Triple meurtre à Montréal: quand le système de santé mentale abandonne les familles
L'histoire d'Arthur Galarneau nous confronte à une réalité troublante: celle d'un système de santé mentale qui laisse tomber les familles québécoises au moment où elles en ont le plus besoin. Le 17 mars 2023, ce jeune Montréalais de 25 ans a tué sa mère Mylène Gingras, son père Richard Galarneau et sa grand-mère Francine Gingras-Boucher dans un accès de violence inouïe.
Cent trente-sept coups de couteau à sa mère. Une trentaine à son père et à sa grand-mère. Des chiffres qui glacent le sang et qui témoignent de l'ampleur de la détresse psychologique d'un jeune homme abandonné par un système défaillant.
Un cri d'alarme ignoré
"Appelez une ambulance. Mon fils veut me tuer!", hurle Mylène Gingras au 911. Ces mots résonnent comme un terrible constat d'échec. Quatre jours avant le drame, cette mère inquiète avait contacté une clinique pour signaler la "dégradation" de l'état mental de son fils. Arthur parlait "de choses bizarres, de Dieu, de Satan et de Troisième Guerre mondiale".
La veille des meurtres, Mylène Gingras avait même envoyé des documents à une travailleuse de la santé pour demander une évaluation psychiatrique. Mais le système a failli. Selon le rapport du psychiatre Gilles Chamberland, la travailleuse sociale aurait dit au père que "c'était très long avant d'obtenir des ordonnances de la Cour et qu'on ne pouvait rien, sauf le provoquer à faire une crise pour qu'il entre dans le système".
Cette révélation est accablante. Elle illustre parfaitement les lacunes de notre système de santé mentale, qui force les familles à attendre qu'une tragédie survienne avant d'agir.

[TÂCHE À RÉALISER A]
Recopiez le passage du texte sur le triple meurtre à Montréal en commençant par "Triple meurtre à" et en allant jusqu'à "un système défaillant.".
[TÂCHE À RÉALISER B]
D'après le texte sur le triple meurtre à Montréal, combien de jours avant le drame Mylène Gingras avait-elle contacté une clinique au sujet de son fils ?
[TÂCHE À RÉALISER C]
Rédigez la suite du texte sur le triple meurtre à Montréal, à partir de sa dernière phrase.

[DONNÉES FOURNIES]
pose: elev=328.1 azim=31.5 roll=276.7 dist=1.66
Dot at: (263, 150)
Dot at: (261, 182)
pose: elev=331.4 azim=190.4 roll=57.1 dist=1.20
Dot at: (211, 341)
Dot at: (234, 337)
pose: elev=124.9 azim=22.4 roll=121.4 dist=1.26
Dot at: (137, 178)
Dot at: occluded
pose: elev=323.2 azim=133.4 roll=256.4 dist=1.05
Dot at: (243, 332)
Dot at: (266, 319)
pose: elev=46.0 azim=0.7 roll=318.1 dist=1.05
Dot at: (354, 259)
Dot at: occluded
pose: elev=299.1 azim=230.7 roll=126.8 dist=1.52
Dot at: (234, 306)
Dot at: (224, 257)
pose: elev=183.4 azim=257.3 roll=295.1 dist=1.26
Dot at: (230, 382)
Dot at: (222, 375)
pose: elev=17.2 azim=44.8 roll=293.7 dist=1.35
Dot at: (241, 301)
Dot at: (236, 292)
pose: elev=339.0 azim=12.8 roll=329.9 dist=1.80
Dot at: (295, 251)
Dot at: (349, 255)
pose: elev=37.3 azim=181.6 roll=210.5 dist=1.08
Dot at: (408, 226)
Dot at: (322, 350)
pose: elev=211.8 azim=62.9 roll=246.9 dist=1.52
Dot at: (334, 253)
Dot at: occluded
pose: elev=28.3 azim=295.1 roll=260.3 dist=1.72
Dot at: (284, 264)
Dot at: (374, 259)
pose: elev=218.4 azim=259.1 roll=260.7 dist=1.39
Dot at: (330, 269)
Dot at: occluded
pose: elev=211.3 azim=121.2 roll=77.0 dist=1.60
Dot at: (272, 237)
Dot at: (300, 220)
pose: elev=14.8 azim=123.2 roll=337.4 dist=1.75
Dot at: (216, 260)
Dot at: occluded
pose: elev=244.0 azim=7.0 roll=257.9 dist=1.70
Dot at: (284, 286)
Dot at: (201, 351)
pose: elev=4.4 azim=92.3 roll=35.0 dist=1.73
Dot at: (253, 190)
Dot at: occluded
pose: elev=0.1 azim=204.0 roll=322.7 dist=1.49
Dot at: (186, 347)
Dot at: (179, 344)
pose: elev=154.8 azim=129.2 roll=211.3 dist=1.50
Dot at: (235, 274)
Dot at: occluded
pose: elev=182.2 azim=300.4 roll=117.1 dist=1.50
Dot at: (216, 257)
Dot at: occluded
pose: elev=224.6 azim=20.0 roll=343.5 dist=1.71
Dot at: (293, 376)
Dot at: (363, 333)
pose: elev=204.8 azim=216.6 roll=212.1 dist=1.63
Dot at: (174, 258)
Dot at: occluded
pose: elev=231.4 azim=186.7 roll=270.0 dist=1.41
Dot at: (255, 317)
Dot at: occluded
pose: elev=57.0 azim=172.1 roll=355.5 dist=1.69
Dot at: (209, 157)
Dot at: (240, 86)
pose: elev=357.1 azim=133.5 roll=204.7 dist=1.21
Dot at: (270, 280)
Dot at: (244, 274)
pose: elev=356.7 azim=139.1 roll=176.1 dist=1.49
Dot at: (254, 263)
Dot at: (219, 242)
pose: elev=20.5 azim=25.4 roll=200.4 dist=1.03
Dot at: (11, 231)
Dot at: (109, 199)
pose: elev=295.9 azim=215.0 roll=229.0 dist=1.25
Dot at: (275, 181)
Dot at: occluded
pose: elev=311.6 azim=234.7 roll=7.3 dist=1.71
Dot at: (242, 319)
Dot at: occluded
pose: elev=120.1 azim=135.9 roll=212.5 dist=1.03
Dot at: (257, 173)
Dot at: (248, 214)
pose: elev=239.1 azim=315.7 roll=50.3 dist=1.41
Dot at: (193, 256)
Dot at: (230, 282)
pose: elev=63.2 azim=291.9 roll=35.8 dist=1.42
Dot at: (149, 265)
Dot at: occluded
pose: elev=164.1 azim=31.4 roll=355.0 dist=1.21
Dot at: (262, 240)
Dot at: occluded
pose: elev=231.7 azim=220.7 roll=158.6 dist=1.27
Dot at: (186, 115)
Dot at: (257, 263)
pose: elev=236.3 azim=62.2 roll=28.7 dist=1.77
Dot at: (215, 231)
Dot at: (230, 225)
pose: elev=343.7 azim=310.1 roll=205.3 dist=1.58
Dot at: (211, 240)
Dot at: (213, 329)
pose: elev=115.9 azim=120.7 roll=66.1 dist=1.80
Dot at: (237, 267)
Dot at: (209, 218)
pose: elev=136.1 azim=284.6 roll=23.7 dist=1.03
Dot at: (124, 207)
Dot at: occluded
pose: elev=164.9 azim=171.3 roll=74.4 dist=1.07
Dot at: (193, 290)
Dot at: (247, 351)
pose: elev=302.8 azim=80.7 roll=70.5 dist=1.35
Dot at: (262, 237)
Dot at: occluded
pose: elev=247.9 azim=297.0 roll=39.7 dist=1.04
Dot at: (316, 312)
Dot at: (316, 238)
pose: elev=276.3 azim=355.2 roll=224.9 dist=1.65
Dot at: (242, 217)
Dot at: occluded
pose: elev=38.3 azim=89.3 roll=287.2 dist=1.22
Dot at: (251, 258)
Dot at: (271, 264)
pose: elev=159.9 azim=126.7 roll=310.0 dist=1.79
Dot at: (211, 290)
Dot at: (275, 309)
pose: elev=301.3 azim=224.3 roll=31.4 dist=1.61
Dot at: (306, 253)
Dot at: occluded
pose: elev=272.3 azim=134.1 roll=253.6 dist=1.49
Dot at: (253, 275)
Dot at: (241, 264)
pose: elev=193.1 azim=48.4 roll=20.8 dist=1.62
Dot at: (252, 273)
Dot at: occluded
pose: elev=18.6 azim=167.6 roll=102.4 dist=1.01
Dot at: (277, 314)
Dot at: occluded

[RÉPONSE RÉDIGÉE A]
Triple meurtre à Montréal: quand le système de santé mentale abandonne les familles
L'histoire d'Arthur Galarneau nous confronte à une réalité troublante: celle d'un système de santé mentale qui laisse tomber les familles québécoises au moment où elles en ont le plus besoin. Le 17 mars 2023, ce jeune Montréalais de 25 ans a tué sa mère Mylène Gingras, son père Richard Galarneau et sa grand-mère Francine Gingras-Boucher dans un accès de violence inouïe.
Cent trente-sept coups de couteau à sa mère. Une trentaine à son père et à sa grand-mère. Des chiffres qui glacent le sang et qui témoignent de l'ampleur de la détresse psychologique d'un jeune homme abandonné par un système défaillant.

[RÉPONSE RÉDIGÉE B]
Quatre jours avant le drame.

[RÉPONSE RÉDIGÉE C]
La schizophrénie, cette maladie incomprise
Arthur Galarneau souffre de schizophrénie depuis plusieurs années. Au moment des faits, selon le Dr Chamberland, il avait des idées délirantes, des hallucinations et des symptômes psychotiques qui l'empêchaient de discerner le bien du mal.
"Il avait un magma d'idées. Il n'y a rien qui tient. Rien. Rien. Même pour lui, c'était illogique", explique le psychiatre. Cette description nous rappelle que la maladie mentale n'est pas un choix, mais une réalité médicale complexe qui nécessite une prise en charge appropriée.
Les premiers symptômes psychotiques d'Arthur sont apparus vers l'âge de 16 ans, notamment un "délire d'infestation parasitaire". Il avait été hospitalisé en avril 2021 après des comportements agressifs. Malgré un diagnostic et un traitement, sa condition s'est détériorée en 2022 quand il a augmenté sa consommation de cannabis et négligé sa médication.
Un verdict attendu, des questions qui demeurent
La Couronne et la défense s'entendent: Arthur Galarneau doit être déclaré non criminellement responsable en raison de ses troubles mentaux. Le tribunal ira probablement en ce sens en janvier prochain. C'est la bonne décision, mais elle ne répare rien.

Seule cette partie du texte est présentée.